Global Version of the maximum modulus principle. Proof by Serge Lang

Question

I have 3 problems with Theorem 1.3.

Problem 1) I don't see how Theorem 7.1 applies here. I have provided the statement and the proof given by Serge Lang and all the other proofs used for Theorem 1.3.

Theorem 1.3 Statement:

Let $U$ be a connected open set, and let $f$ be an analytic function on $U$. If $z_0<U$ is a maximum point for $|f|$, that is $|f(z_0)|\geq|f(z)|$ for all $z∈U$, then $f$ is constant on $U$

Proof:

By Theorem 7.1 we have $f$ locally constant at $z_0$. Then by Theorem 1.2 ii) (compare with the constant function and $f$) $f $ is constant on $U$

Theorem 7.1 Statement:

Let $f$ be analytic on an open set $U$. Let $z_0 ∈ U$ be a maximum for $|f|$, that is , $|f(z_0)|\geq|f(z)|$ for all $z∈U$. Then $f$ is locally constant at $z_0$

Theorem 1.2 ii) Statement:

Let $f,g,$ be analytic on $U$. Let $S$ be a set of points in $U$ which is not discrete. Assume that $f(z)=g(z)$ for all $z$ in $S$. Then $f=g=$ on $U$.

Problem 2) Is the difference between Theorem 1.3 (Maximum Modulus Principle) and Theorem 7.1(Local Maximum Modulus Principle) that in 1.3 we are talking about any open set but in Theorem 7.1 we are specifically talking about connected open set? Also if it is, I can't intietively see why in the local case the maximum can exist whereas in the connected case the maximum can not exist and the function must be constant

Problem 3) In the case of regular calculus it is obvious that Theorem 1.3 doesn't hold but shouldn't it since we have the set of real numbers beeing an open set that is connected?

Any help would be appreciated. If you wish for me to clarify something from the book please do so and I will respond as quickly as I can.

Answer 1

To understand the difference between Theorem 7.1 and Theorem 1.3, look at the following.

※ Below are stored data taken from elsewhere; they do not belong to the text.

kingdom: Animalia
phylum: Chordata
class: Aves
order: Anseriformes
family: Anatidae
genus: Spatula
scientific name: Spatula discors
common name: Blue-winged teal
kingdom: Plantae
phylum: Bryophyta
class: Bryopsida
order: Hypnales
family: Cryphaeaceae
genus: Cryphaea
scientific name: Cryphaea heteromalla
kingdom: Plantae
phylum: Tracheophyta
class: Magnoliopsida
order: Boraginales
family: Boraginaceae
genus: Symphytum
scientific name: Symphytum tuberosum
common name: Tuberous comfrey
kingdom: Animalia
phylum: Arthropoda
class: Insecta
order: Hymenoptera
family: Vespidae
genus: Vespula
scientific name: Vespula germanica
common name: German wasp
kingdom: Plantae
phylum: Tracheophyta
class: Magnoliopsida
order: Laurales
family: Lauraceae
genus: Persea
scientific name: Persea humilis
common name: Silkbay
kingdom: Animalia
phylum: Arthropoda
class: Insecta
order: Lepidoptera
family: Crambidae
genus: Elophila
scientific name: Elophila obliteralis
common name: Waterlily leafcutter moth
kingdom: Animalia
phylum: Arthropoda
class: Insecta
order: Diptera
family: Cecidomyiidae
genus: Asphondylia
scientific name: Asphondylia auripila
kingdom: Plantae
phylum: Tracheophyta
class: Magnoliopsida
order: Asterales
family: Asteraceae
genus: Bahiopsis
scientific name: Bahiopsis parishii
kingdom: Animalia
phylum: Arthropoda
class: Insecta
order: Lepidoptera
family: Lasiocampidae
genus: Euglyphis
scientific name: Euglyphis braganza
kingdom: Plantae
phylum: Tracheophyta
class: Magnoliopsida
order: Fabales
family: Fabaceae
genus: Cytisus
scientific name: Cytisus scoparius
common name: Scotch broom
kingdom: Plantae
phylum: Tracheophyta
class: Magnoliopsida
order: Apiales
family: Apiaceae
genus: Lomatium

Let $z_0$ be a maximum for $f$, and set $f(z)=a$.

Consider now the set $$V:= \{ z \in U : f(x)=a \}$$

Now, Theorem 7.1 says that $V$ is an open subset of $U$.

But, since $V= f^{-1}(\{ a \})$ and $\{a \}$ is a closed set, we also get that $V$ is closed in $U$.

Therefore, $V$ is open and closed in $U$, and this is the gist of Theorem 7.1.

Now, if you know that $U$ is connected (the extra assumption in Theorem 1.3), then any non-empty subset which is open and closed must be the entire set, thus $V=U$.

P.S. If $U$ is not connected, lets say $U=B_1(0) \cup B_1(2019)$ is the disjoint union of two balls of radius one lets say, then you can have $f(z)=z$ for $z \in B_1(0)$ and $f(z)=2019$ for $z \in B_1(2019)$. Note that this function has a maximum of $2019$, is locally constant around this maximum, but not constant....

Answer 2

It seems just a matter of understanding the difference between a connected open set and just an open set. Recall, a connected open set is an open set which cannot be represented as a union of two non-empty non-intersecting open sets. Such a union $U=U_1\cup U_2$ of connected open sets is a simple example of a disconnected open set (and the most general "example" is an at most countable union). It is where Theorem 7.1 is applicable (giving that if, say, $z_0\in U_2$, then $f$ is constant on $U_2$, but it can be whatever one wants on $U_1$), but Theorem 1.3 is not. So:

1. A connected open set is open, so Theorem 7.1 is applicable, and we know that $f$ is locally constant at $z_0$, which means (by definition) that there is an open neighborhood $S$ of $z_0$ such that $f$ is constant on $S$. Now Theorem 1.2 ii) is applied with this $S$ (and with $g$ being that same constant).

2. Yes, exactly. In fact, the outcome of Theorem 7.1 is that $f$ is constant on the whole connected component of $U$ containing $z_0$ (i.e., the union of all open connected subsets of $U$ containing $z_0$). I wonder why Lang didn't go this way in 1. (perhaps to avoid too much topology?..).

3. The set $\mathbb{R}$ of real numbers is not open if considered as a subset of $\mathbb{C}$ (with its topology).